The insurance industry is easily one of the most profitable in the world. Worth over $900 billion, it’s a very lucrative business to get into. If you’re thinking of starting your own insurance business, there are, however, certain things that you must consider before you begin operations and kickstart your new career.
To help guide you in the right direction, here are the top 5 things you should keep in mind:
1) What Type of Insurance You’ll Sell
At the start of the process, think about the type of insurance that you want to sell. Do you want to specialize in health insurance, sell car insurance or perhaps life insurance? Those are three of the most common routes to take. However, the type of insurance you settle on will depend on your personal preference and where your experience lies.

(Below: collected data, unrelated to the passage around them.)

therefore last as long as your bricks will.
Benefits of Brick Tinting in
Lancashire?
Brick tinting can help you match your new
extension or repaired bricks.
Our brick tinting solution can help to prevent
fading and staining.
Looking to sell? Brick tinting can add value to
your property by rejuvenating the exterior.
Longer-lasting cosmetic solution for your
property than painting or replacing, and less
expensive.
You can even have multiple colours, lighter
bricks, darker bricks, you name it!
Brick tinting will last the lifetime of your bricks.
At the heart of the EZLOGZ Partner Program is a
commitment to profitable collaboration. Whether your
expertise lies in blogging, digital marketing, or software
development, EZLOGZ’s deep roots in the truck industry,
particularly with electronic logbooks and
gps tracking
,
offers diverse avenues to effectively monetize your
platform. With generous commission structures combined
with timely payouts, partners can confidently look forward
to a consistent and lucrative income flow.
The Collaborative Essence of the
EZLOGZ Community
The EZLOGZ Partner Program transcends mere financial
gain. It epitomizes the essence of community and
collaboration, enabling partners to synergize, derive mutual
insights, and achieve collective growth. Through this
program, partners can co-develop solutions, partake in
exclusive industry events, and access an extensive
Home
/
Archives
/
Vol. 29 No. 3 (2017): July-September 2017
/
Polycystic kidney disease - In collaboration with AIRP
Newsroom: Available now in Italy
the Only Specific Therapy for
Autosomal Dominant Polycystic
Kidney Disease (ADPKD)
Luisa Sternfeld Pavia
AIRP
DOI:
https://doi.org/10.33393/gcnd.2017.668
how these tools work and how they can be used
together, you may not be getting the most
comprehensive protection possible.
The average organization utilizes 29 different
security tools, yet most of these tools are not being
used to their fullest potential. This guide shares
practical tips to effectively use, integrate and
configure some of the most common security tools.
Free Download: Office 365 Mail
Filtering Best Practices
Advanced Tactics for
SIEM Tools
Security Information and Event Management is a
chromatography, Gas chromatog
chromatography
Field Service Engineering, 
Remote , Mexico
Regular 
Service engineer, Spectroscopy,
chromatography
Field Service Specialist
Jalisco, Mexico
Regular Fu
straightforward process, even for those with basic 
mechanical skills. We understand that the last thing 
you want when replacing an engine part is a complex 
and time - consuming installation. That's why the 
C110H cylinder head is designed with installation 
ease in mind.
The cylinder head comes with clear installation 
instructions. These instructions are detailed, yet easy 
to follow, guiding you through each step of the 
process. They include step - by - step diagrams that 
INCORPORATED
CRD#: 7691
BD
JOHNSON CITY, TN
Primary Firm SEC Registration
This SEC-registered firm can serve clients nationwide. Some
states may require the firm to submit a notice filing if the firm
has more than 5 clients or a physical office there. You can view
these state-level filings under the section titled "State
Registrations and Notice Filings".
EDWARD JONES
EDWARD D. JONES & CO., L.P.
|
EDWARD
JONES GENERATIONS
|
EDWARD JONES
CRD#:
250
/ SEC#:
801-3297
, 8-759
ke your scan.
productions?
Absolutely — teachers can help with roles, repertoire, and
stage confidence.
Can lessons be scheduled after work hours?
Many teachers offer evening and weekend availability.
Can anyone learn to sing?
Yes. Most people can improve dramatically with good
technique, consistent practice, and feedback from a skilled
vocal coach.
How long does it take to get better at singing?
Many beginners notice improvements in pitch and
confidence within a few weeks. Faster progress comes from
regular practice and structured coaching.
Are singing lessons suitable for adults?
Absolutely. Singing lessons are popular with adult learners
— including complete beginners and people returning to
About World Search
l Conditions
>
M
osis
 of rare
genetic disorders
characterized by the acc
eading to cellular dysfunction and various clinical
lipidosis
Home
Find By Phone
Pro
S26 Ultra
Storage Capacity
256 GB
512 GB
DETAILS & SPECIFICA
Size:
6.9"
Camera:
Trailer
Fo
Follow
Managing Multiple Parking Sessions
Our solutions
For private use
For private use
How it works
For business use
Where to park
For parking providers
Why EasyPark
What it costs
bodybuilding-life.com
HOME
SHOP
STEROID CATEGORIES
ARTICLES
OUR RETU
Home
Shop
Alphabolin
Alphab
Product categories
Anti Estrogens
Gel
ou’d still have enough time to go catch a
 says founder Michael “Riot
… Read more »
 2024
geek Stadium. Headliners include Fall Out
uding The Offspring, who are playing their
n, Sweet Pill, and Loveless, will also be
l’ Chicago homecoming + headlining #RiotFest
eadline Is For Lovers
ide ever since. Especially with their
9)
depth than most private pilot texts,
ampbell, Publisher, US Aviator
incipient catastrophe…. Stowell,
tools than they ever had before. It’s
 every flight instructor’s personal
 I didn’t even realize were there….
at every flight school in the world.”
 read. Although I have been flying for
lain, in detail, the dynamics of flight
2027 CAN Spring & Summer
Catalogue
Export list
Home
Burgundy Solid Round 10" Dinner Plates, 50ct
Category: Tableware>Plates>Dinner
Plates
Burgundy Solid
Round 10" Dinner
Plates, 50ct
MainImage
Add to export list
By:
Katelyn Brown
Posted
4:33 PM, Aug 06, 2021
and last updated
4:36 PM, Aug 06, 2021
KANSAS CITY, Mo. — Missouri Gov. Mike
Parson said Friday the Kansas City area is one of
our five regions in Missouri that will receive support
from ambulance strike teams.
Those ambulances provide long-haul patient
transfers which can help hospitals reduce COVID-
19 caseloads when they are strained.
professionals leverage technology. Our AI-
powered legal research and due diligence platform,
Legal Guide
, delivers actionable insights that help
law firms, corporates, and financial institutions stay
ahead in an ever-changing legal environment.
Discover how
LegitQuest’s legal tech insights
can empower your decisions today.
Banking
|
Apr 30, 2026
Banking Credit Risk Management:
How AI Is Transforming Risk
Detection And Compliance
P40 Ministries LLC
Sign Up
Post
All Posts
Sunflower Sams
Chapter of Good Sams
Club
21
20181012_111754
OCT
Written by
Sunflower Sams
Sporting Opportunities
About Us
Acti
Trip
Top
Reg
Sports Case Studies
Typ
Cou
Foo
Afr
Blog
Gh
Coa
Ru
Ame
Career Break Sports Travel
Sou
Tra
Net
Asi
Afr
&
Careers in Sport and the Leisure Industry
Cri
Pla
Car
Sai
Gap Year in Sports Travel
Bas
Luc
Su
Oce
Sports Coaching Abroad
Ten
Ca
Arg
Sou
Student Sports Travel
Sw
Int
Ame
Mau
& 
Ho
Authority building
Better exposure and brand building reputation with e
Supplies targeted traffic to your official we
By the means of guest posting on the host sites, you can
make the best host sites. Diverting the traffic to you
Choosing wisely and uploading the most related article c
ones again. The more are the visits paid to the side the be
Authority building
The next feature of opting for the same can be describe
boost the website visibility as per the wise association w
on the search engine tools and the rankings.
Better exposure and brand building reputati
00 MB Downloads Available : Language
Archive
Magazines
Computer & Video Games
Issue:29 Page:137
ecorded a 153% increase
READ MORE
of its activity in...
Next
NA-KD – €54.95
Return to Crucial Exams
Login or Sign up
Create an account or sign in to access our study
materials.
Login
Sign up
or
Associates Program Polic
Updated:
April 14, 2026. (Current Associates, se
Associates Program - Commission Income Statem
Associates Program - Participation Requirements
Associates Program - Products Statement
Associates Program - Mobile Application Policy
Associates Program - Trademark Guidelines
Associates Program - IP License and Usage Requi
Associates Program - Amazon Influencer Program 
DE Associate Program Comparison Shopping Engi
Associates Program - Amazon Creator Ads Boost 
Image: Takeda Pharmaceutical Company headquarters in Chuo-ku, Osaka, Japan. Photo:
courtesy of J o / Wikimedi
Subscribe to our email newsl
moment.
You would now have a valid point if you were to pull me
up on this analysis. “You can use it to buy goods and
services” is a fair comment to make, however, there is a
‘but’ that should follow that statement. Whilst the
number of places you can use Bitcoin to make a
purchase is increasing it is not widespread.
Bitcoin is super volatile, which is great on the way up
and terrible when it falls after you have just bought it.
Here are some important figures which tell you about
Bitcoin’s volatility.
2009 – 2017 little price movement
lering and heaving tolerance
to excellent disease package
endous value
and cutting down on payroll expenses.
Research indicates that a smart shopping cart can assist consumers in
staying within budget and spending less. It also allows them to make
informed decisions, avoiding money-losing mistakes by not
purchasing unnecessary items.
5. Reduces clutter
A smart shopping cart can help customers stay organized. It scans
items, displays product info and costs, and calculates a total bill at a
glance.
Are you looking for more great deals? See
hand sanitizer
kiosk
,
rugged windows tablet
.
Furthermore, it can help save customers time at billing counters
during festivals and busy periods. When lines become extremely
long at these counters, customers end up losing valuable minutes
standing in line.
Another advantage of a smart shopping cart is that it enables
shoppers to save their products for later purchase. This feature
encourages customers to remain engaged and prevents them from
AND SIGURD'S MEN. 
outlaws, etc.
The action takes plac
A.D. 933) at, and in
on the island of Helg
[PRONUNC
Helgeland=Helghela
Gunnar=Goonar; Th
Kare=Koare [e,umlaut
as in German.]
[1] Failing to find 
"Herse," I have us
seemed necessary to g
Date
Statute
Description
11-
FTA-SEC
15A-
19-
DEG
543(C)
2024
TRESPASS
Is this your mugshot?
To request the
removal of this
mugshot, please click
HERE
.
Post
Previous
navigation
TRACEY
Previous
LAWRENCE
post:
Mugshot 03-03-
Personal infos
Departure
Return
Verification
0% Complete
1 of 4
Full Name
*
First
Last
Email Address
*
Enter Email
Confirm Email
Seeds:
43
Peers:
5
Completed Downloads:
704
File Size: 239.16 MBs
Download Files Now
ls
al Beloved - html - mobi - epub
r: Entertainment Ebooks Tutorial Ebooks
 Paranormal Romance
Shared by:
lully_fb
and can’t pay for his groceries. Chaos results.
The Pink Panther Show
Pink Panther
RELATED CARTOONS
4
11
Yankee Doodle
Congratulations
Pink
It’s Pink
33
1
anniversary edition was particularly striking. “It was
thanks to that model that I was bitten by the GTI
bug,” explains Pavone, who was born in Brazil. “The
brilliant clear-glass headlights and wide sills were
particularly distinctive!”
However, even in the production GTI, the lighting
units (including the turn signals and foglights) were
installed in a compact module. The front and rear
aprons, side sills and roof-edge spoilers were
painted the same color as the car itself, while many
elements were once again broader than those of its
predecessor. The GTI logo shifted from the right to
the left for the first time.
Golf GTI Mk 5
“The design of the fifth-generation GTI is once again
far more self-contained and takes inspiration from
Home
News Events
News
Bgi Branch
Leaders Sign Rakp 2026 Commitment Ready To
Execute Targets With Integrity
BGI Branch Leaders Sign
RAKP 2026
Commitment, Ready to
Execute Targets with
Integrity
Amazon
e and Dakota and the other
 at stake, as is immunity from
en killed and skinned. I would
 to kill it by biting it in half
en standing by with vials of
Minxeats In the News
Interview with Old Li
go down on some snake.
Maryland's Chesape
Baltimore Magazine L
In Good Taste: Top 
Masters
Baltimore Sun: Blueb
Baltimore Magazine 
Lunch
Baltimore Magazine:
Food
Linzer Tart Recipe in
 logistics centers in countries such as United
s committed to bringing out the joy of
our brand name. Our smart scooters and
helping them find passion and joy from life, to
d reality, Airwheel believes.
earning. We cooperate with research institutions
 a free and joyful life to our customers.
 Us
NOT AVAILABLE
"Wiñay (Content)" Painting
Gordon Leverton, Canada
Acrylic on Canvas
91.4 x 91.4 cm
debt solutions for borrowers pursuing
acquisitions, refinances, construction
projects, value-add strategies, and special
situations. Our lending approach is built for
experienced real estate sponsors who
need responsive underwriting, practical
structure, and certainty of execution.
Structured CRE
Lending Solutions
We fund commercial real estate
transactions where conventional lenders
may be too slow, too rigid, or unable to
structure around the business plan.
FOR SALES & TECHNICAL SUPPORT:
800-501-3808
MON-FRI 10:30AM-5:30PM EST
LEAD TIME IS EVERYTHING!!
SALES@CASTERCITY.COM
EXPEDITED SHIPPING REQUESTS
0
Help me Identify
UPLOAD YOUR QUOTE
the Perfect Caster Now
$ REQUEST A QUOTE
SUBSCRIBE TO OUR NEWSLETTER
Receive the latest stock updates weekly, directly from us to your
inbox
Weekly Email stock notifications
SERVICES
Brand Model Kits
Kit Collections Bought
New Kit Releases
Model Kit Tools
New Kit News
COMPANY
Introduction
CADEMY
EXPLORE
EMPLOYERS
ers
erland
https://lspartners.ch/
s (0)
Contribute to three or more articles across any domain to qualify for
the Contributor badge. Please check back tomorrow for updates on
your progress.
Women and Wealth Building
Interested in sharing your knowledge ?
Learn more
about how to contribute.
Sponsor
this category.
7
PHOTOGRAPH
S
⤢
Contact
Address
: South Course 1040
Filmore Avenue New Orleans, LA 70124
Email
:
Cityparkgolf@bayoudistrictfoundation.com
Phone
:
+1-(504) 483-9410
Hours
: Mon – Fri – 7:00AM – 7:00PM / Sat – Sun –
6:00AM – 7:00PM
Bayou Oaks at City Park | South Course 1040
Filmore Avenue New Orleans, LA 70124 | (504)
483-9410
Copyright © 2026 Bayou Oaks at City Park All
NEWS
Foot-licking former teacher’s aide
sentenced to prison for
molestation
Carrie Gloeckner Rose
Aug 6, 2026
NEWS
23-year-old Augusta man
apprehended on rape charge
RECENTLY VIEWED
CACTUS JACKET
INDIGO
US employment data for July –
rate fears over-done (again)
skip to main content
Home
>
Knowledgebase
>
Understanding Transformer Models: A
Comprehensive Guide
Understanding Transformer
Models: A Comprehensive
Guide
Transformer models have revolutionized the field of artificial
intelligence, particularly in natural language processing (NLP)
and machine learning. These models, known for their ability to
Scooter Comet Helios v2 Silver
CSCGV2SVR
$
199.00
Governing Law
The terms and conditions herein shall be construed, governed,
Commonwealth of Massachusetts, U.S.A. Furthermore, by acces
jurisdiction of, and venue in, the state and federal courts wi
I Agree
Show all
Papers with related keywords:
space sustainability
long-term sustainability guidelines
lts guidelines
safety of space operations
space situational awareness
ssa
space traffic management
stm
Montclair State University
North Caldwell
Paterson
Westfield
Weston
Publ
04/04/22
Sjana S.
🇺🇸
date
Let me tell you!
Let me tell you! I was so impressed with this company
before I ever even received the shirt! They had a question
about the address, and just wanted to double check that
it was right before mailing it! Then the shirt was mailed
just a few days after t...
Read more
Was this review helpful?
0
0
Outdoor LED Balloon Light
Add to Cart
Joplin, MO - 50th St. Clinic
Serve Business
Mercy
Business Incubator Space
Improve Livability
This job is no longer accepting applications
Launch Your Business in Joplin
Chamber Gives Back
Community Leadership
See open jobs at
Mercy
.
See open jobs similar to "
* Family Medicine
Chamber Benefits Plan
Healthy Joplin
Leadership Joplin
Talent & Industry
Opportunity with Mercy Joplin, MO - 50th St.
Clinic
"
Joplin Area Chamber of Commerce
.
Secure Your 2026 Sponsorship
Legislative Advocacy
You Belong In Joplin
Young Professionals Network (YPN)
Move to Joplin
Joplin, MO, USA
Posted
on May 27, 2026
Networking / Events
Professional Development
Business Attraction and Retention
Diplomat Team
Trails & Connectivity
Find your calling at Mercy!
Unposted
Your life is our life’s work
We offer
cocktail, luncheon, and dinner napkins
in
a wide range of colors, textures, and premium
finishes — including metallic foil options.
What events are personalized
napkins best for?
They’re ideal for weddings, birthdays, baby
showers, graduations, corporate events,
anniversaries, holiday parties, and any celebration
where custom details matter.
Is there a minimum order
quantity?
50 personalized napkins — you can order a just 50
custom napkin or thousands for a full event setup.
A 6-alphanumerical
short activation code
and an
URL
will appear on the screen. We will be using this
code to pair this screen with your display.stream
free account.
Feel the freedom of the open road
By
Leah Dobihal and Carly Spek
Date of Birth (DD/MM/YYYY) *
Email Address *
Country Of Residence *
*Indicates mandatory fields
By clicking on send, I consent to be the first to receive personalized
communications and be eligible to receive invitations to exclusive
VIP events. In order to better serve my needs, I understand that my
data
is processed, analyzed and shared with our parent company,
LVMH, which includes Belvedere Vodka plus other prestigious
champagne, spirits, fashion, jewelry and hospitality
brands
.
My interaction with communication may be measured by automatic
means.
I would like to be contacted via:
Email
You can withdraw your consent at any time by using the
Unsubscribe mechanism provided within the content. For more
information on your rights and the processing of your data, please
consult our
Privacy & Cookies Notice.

Alternatively, you could offer a variety of different types – as long as you have the resources and expertise to do so of course.
2) Your Start-Up Costs
Just with every business venture, you need to consider what your start-up costs will be from the get-go. For your insurance business, you’ll require an office premise, experienced staff, a Book of Business and equipment in order to acquire clients.
To ensure that you’re on the right path, you could take a look at your competitors and the ways in which you can stand out from them from the start – and include any of the extra costs required to do this within your budget.
3) What Licenses You’ll Need
To operate as an insurance agency there are particular licenses that you’ll require. This will guarantee that you’re able to sell insurance in various states. The first step to acquiring a license is to pass a general insurance education course, along with an ethics course.
Some states also require different licenses depending on the type of insurance that you’re selling along with a Series 6 license (if you’re selling life insurance).
4) What Insurance You Require
In order to sell insurance to clients, your business itself will need insurance along with a business owner policy (also known as BOP) and E&O insurance. This will ensure that not only your equipment is protected, but the business is safeguarded from any omissions and errors.
You will also have to secure a surety bond before starting operations. This guarantees that a party is paid if you fail to meet a deadline. A must in every state, it’s an extra level of protection that will undoubtedly come in handy.
5) The Type of Software You Integrate
Nowadays, many insurance businesses opt to install software to help with their daily tasks. From agency management systems to underwriting platforms (such as that offered by Chaucer & Artificial Labs), it can make your business more efficient and productive. It’s also incredibly useful for startups that might not yet have the experience and expertise required.
If you don’t have the initial capital for this type of software, you can always integrate it when you have the money to do so – it’s always worth keeping it in mind throughout the process.